Dining out review by Tom Hay
Becket’s Restaurant & Grill sits on Castlegate in Knaresborough, just off the market square.
It opened last summer after an ambitious and sympathetic renovation of the old building it occupies, which has left history and solidity evident beneath an expensive-looking sheen of white walls and dark wood.
In the main dining room, a large, old, dilapidated fireplace remains largely intact.
A removed beam, immense and more than 600-years-old, has been repurposed as a seating bench.
There’s a lovely outdoor bit which catches the sun and a smaller room upstairs which would make birthday groups feel like they owned the place.
It’s a mezzanine, so the floor doesn’t fully cut off the room below – some noise carries and they share a chandelier, making it all feel cohesive.
Starters are great value. Smoked ham hock croquettes are filled to the brim with meat, salty and crisp and balanced by sharp pickles and dots of tartare sauce (£5.95).
A goats cheese and potato terrine (latticed on top with soft layers beneath, a mish-mash of rosti and dauphinoise) comes with glacé cherries, pistachios and rocket.
It’s not perfect but it’s inventive and it works (£5.95).
Mains aren’t such a bargain, but tasty, well-cooked and thoughtfully-flavoured side veg come as standard.
A monkfish dish is really impressive: three chunks of meaty, pepper-crusted tail flesh on a plate adorned with three sauces (mint, tomato salsa, pea puree) and bits of delicate asparagus and crisp, salty ham (£17.95).
That variety doesn’t extend to the risotto balls, of which there are three large egg-shaped ones served with melted mozzarella and less tomato sauce than they needed. The only disappointment, but not a big one (£14.25).

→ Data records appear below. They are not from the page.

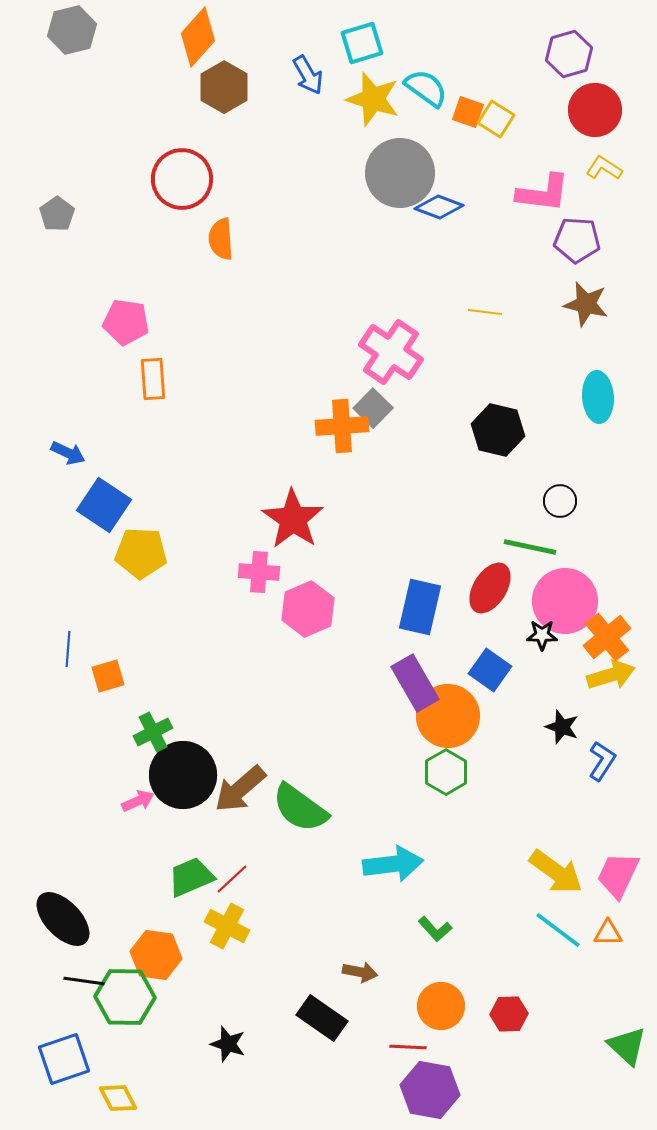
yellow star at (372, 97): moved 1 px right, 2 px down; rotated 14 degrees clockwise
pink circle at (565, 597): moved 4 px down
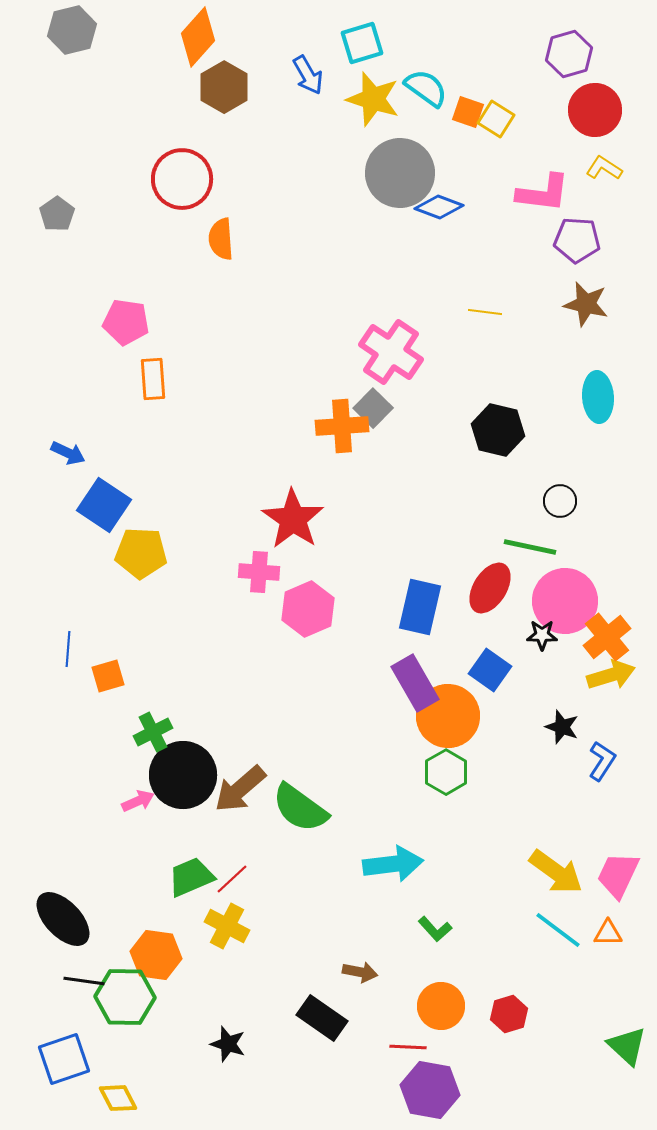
red hexagon at (509, 1014): rotated 15 degrees counterclockwise
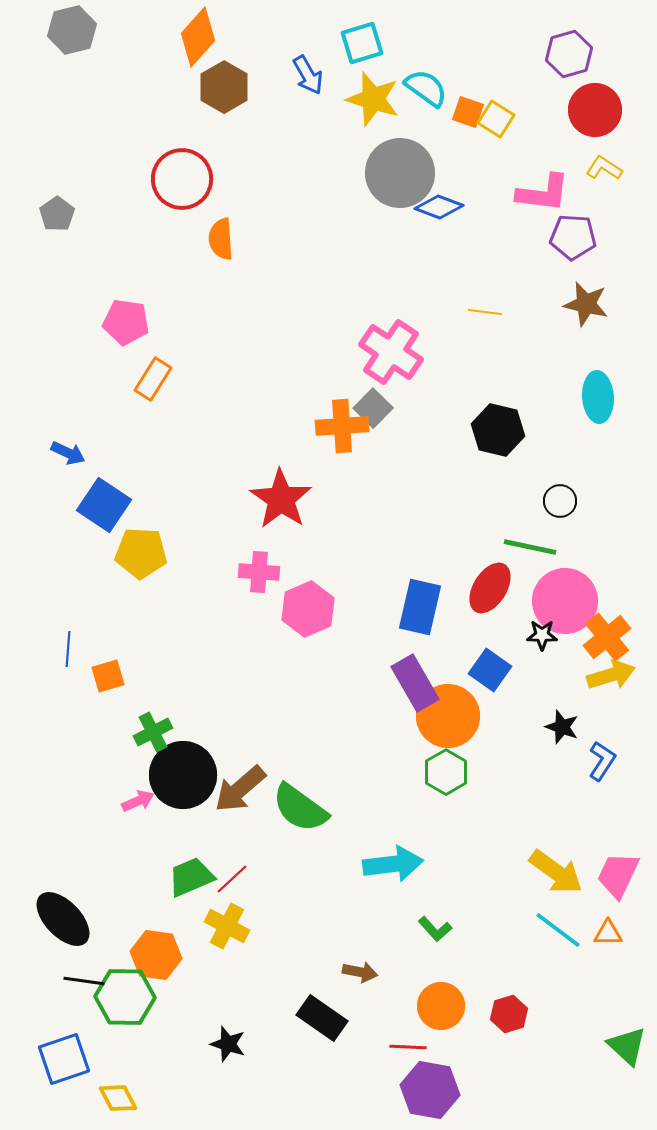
purple pentagon at (577, 240): moved 4 px left, 3 px up
orange rectangle at (153, 379): rotated 36 degrees clockwise
red star at (293, 519): moved 12 px left, 20 px up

For dessert, four bite-sized doughnuts sit on tiny chunks of fruit (mango, strawberry, kiwi, apple) in a lightly spiced syrup (£5.95).
The doughnuts aren’t the star – chewy more than crisp, they merely add heft (and a dollop of cream adds richness) to the gorgeous fruit sauce.
A textbook crème brûlée is thick and smooth with flavours of condensed milk and caramel (coffee-ish, almost) and a perfect crust.
Beside it, a slice of blood orange tart takes the form factor of a lemon tart but uses a different fruit, though a few tablespoons of lemon juice carry such clout compared to blood orange that the flavour is far more subtle.
Whether the brûlée and tart belong together is uncertain, but they’re both good (£6.25).
There’s a nice Australian Riesling (Allegory, Howard Park, £23.50) which tastes quite a bit like lemons and green apples with none of the sweetness that makes some people get angry at German Riesling.
Meanwhile, the dessert wine (Muscat de Beaumes de Venise, £4.75) is pretty straightforward – it smells like canned apricots, tastes like sultanas and stands up to the sugar content of the aforementioned puddings.
All told, I like it a lot. The chef (who is pretty new there, at the time of writing) has a great eye for plating and a good palate.
Apparently he’s so creative that the menu changes all the time, which is a terrible idea for a bad chef but a clear strength for this one.
It certainly makes me want to eat there again.